Hm is that even the code btw that you are supposed to run cljs tests with?

Stuart21:05:50

you mean I shouldn't be using (deftest) and (run-tests) to write cljs tests?

emilaasa21:05:55

I have no experience writing cljs at all but I've been surprised before - sec

emilaasa21:05:27

(ns my-project.tests
  (:require [cljs.test :refer-macros [deftest is testing run-tests]]))

emilaasa21:05:33

Is that how you require it?

emilaasa21:05:51

I went and read the source for clojure test code 🙂

emilaasa21:05:05

Instead of cljs.test

emilaasa21:05:47

But it looks like the same deal

Stuart21:05:48

I have this

(ns test.interpreter-tests
  (:require [cljs.test :refer [deftest is testing run-tests test-ns]]
            [exfn.interpreter :refer [interpret build-symbol-table mov math-func get-parity]]))

Stuart21:05:16

yeah, that looks the same

emilaasa21:05:37

I'm out of my depth - I think you're doing the right thing and it's hopefully some REPL state messing you up before

emilaasa21:05:24

Seems to be quite a bit more complicated the code in cljs 😄

practicalli-johnny07:05:02

There is great value in running tests via the REPL and externally via the command line (possibly by a watcher).
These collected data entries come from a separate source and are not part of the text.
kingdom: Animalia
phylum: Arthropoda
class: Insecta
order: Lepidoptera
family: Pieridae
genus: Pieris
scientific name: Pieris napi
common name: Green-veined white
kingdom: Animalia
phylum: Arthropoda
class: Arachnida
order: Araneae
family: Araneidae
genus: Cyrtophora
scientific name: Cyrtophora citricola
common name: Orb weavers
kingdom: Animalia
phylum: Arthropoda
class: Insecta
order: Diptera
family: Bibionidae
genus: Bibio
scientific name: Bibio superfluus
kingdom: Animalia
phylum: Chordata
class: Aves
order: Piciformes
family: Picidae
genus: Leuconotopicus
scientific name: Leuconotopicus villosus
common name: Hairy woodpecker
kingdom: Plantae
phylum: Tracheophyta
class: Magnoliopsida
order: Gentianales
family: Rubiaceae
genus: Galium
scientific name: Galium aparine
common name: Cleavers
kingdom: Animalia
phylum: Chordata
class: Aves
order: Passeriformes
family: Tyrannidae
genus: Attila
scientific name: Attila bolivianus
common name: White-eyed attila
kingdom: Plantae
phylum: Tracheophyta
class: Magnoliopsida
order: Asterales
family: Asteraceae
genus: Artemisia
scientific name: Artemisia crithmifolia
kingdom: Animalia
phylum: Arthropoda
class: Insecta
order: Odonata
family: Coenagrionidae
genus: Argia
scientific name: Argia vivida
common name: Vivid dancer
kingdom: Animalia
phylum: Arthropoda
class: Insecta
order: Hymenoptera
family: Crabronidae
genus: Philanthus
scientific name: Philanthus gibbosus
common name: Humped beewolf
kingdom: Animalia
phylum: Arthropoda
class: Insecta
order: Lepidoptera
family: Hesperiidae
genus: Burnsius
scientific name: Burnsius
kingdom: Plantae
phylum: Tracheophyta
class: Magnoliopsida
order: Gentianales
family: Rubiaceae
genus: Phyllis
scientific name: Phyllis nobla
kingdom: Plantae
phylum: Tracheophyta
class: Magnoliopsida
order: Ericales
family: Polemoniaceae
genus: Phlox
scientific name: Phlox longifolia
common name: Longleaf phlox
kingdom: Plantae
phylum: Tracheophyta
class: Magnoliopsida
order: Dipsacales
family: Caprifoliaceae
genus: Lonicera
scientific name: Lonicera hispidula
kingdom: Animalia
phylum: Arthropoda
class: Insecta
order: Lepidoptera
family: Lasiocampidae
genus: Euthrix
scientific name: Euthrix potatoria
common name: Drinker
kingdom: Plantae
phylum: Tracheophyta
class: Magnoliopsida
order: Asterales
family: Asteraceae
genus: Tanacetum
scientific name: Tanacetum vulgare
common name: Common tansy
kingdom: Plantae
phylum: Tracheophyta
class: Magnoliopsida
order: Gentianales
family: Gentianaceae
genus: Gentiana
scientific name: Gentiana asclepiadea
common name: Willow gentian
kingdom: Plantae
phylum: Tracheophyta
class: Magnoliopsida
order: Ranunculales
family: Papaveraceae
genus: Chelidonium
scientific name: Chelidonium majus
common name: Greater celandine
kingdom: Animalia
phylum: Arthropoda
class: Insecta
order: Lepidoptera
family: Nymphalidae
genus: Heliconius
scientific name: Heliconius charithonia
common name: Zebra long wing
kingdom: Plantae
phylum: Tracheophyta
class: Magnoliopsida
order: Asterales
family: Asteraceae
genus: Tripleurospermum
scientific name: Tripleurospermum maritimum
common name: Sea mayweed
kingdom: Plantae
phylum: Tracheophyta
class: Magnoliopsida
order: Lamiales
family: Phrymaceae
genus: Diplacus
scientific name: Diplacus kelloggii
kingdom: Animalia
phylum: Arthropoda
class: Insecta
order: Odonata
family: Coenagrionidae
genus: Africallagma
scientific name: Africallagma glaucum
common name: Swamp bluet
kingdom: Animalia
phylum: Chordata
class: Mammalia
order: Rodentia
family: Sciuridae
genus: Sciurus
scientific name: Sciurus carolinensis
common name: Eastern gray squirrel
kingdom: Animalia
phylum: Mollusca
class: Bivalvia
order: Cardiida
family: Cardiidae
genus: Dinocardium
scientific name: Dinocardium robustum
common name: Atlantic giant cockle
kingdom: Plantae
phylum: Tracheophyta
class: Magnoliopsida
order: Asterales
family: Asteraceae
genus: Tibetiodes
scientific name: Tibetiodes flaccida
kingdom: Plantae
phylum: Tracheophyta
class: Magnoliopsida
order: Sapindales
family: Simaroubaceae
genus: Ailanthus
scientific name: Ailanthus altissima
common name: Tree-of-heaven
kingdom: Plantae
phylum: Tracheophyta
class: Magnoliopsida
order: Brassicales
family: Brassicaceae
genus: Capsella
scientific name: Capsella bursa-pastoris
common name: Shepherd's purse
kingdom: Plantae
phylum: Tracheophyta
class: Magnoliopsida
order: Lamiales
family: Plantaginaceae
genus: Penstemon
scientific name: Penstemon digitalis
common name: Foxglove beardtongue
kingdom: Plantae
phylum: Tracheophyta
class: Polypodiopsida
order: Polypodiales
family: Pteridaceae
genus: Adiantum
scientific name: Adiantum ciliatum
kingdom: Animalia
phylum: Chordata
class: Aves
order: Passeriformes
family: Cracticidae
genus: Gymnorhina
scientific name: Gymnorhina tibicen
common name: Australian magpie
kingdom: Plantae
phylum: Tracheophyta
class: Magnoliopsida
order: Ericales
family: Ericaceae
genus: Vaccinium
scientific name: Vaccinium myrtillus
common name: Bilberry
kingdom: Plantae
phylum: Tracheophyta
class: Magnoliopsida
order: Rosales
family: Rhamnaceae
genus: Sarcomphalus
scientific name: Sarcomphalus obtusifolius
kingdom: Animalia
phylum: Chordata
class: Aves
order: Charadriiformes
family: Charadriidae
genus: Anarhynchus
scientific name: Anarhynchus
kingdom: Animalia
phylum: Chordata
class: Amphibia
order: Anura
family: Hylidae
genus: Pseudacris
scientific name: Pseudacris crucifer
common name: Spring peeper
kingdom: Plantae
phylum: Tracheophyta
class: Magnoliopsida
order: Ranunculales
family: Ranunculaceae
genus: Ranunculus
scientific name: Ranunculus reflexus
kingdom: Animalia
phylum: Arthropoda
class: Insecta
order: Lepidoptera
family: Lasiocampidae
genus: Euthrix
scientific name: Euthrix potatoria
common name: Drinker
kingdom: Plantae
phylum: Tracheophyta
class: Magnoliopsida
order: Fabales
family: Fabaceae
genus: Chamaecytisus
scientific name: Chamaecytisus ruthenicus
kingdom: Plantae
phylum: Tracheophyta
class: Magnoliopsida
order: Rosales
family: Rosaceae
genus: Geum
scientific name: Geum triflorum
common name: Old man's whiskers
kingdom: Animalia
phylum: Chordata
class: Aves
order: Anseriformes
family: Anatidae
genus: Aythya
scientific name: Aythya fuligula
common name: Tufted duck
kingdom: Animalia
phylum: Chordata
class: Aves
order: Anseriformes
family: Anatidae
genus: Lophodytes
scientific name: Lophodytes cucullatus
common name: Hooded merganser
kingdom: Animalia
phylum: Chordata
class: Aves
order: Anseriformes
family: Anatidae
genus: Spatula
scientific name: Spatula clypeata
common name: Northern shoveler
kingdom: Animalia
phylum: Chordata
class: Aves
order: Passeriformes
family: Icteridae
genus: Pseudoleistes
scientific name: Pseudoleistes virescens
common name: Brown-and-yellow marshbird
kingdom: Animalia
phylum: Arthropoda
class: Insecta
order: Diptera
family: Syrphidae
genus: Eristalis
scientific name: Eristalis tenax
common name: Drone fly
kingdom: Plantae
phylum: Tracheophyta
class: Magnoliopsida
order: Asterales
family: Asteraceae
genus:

I run selective tests (specific namespace, individual deftest) predominantly in the REPL during development and run all tests (including integration tests) via the command line before pushing commits (or if I get unexpected errors or longer running test suite) I run tests within the REPL using a connected editor. This avoids context switching to an external tool, although does require changes to be evaluated before they can be tested. You must manually ensure the REPL is in sync with the saved source code before committing changes. I use Kaocha test runner to run tests via the command line, which always tests code saved to disk, so uses a clearly defined state. This clearly defined state is especially valuable for integration tests. The CLI approach is also more robust for longer running tests than running within an editor. Running tests on the should be able to emulate the test step of a CI/CD service, providing a means to debug issues with such a service.